Dataset entries:
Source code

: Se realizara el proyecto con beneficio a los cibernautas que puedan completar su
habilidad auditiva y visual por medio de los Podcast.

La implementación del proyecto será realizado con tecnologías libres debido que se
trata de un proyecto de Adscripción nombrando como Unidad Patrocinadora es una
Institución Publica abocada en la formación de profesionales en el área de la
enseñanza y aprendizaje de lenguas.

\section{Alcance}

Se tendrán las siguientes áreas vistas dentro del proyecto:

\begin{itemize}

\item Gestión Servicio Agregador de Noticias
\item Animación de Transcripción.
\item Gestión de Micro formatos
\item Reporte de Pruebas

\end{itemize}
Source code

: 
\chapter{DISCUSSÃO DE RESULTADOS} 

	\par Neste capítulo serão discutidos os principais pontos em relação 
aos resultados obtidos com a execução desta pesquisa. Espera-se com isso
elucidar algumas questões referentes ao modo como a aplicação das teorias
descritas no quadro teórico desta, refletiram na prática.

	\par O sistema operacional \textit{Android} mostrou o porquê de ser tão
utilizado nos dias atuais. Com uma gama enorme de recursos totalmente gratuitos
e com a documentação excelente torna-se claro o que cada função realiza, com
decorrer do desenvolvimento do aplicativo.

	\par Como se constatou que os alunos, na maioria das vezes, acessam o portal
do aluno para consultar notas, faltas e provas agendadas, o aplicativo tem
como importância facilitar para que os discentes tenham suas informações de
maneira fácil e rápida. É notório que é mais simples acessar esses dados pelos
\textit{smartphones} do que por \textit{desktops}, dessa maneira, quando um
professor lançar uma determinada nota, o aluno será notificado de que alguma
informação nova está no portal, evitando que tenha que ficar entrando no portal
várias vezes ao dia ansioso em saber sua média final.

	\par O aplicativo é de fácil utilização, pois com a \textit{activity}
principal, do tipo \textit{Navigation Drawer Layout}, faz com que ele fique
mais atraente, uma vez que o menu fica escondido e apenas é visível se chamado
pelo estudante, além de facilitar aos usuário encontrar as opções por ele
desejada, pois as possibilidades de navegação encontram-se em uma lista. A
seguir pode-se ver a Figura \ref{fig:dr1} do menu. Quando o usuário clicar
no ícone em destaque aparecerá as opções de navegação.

» TASK DESCRIPTION:
Your task is to reproduce exactly the lines that begin with the one containing "mais atraente, uma" and continue to the end of the data, both ends included.

» SOLVED PROBLEM:
mais atraente, uma vez que o menu fica escondido e apenas é visível se chamado
pelo estudante, além de facilitar aos usuário encontrar as opções por ele
desejada, pois as possibilidades de navegação encontram-se em uma lista. A
seguir pode-se ver a Figura \ref{fig:dr1} do menu. Quando o usuário clicar
no ícone em destaque aparecerá as opções de navegação.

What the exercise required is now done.